Pasqual Maragall, por su parte, tiene sobre el predio pujolista ambiciones más modestas. Seguramente porque quedó, hace ahora un año justo, a tan corta distancia de la victoria, parece convencido de que el inexorable declive de CiU se la servirá en bandeja la próxima vez, sin más requisito que el de estar ahí. Por supuesto, el líder socialista no renuncia a atraer votos descontentos con la derechización convergente, pero se diría que, hoy por hoy, le interesa más neutralizar los recelos del electorado nacionalista que seducirlo. A ello obedecen, creo, los recientes gestos parlamentarios del PSC-Ciutadans pel Canvi en favor de una eventual reforma estatutaria y al lado de Esquerra Republicana.
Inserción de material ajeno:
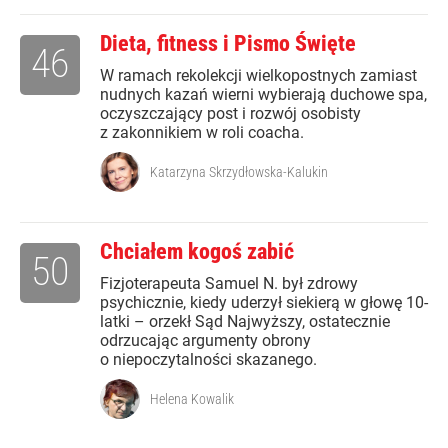
Dieta, fitness i Pismo Święte
46
W ramach rekolekcji wielkopostnych zamiast
nudnych kazań wierni wybierają duchowe spa,
oczyszczający post i rozwój osobisty
z zakonnikiem w roli coacha.
Katarzyna Skrzydłowska-Kalukin
Chciałem kogoś zabić
50
Fizjoterapeuta Samuel N. był zdrowy
psychicznie, kiedy uderzył siekierą w głowę 10-
latki – orzekł Sąd Najwyższy, ostatecznie
odrzucając argumenty obrony
o niepoczytalności skazanego.
Helena Kowalik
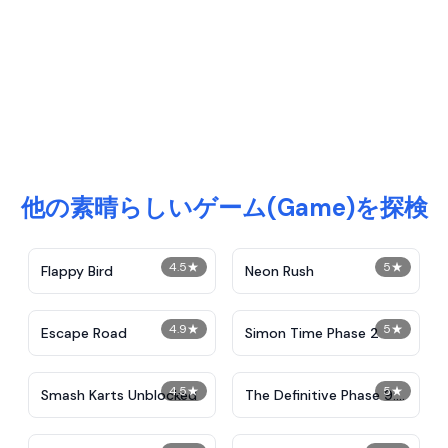
他の素晴らしいゲーム(Game)を探検
4.5
★
5
★
Flappy Bird
Neon Rush
4.9
★
5
★
Escape Road
Simon Time Phase 2
4.5
★
5
★
Smash Karts Unblocked
The Definitive Phase 9:
Demolition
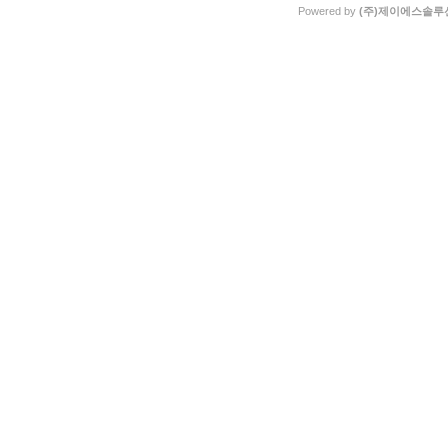
Powered by
(주)제이에스솔루션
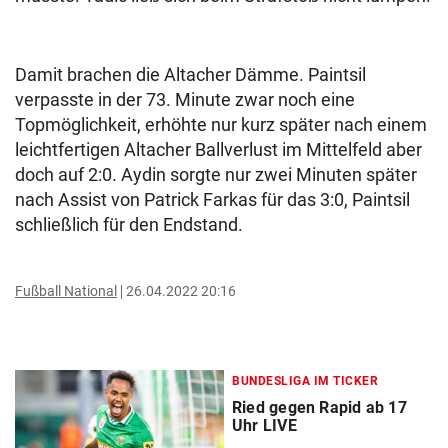
Damit brachen die Altacher Dämme. Paintsil
verpasste in der 73. Minute zwar noch eine
Topmöglichkeit, erhöhte nur kurz später nach einem
leichtfertigen Altacher Ballverlust im Mittelfeld aber
doch auf 2:0. Aydin sorgte nur zwei Minuten später
nach Assist von Patrick Farkas für das 3:0, Paintsil
schließlich für den Endstand.
Fußball National
26.04.2022 20:16
BUNDESLIGA IM TICKER
Ried gegen Rapid ab 17
Uhr LIVE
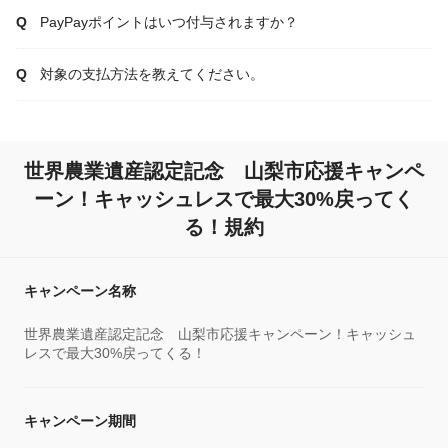
PayPayポイントはいつ付与されますか？
対象の支払方法を教えてください。
世界農業遺産認定記念 山梨市応援キャンペ
ーン！キャッシュレスで最大30%戻ってく
る！規約
キャンペーン名称
世界農業遺産認定記念 山梨市応援キャンペーン！キャッシュ
レスで最大30%戻ってくる！
キャンペーン期間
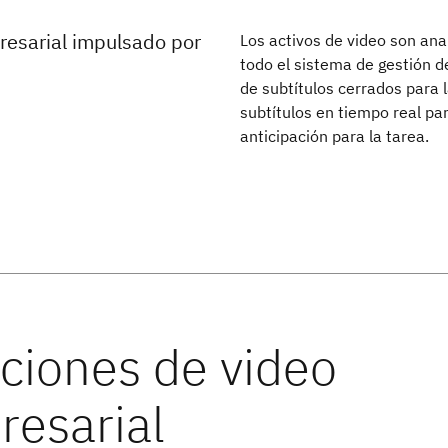
esarial impulsado por
Los activos de video son anal
todo el sistema de gestión d
de subtítulos cerrados para 
subtítulos en tiempo real pa
anticipación para la tarea.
Ésta, a su vez, se ha dejado y se dejará querer, procurará cotizarse al alza como avalista del maragallismo cuando se hable de profundizar en el autogobierno, pero sabe que sus caladeros electorales no se hallan en esos mares, sino en las aguas territoriales de Convergència i Unió y que, según como la coalición pueda y sepa administrarlas, ERC llenará allí sus redes mucho, poco o nada.
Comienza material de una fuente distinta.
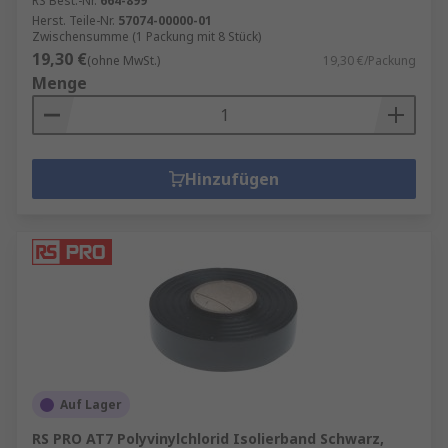
RS Best.-Nr.
664-899
Herst. Teile-Nr.
57074-00000-01
Zwischensumme (1 Packung mit 8 Stück)
19,30 €
(ohne MwSt.)
19,30 €/Packung
Menge
Hinzufügen
Auf Lager
RS PRO AT7 Polyvinylchlorid Isolierband Schwarz,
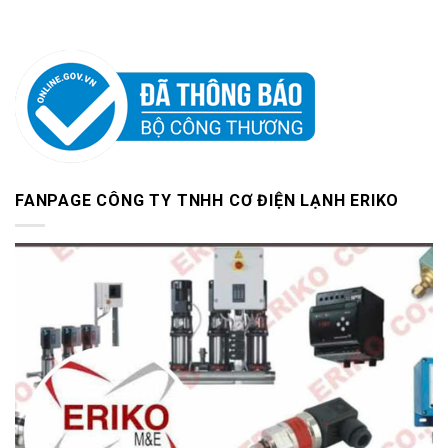
FANPAGE CÔNG TY TNHH CƠ ĐIỆN LẠNH ERIKO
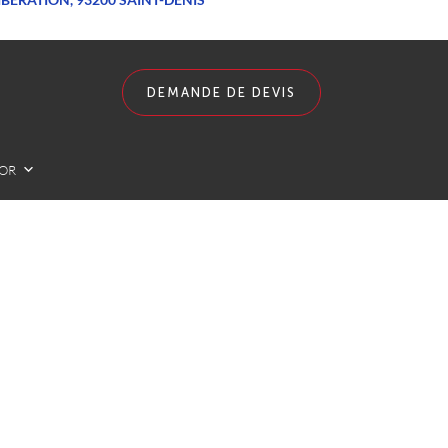
DEMANDE DE DEVIS
LOR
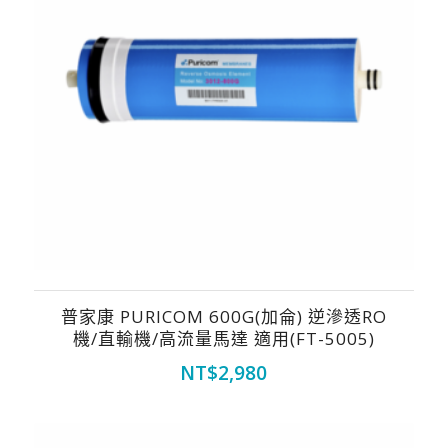
普家康 PURICOM 600G(加侖) 逆滲透RO
機/直輸機/高流量馬達 適用(FT-5005)
NT$
2,980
Mientras los rivales acechan desde fuera, intramuros del pujolismo se busca también -con indisimulada urgencia y cierto desorden- la manera de preservar el legado de estos cuatro lustros de hegemonía, y se van perfilando ya fórmulas distintas para resolver la difícil ecuación. Josep Antoni Duran Lleida, que sabe bien que no es Pujol, trata de parecerse a Miquel Roca en cuanto al pragmatismo, a la profesionalidad, a la capacidad para deslumbrar al empresariado, con el añadido de cierta sensibilidad social en la línea de la compassion de Tony Blair. Artur Mas, que todavía no sabe que Pujol es irrepetible, trata de imitar al maestro con un discurso tous azimuts, guiñando un ojo a la Declaración de Barcelona, otro al grupo Catalanisme i Progrés, un tercero a la JNC y un cuarto a los timoratos ambientes patronales.

Cuando faltan dos semanas para el congreso de Convergència y dos meses para el de Unió, los responsables de ambas formaciones deberían estar atentos ante el riesgo de que un debate pirotécnico sobre catalanismo, nacionalismo, soberanismo, personalismo y otros ismos les conduzca a todos al marxismo; me refiero, claro está, a aquella doctrina que se desprende de la situación en el camarote de los hermanos Marx.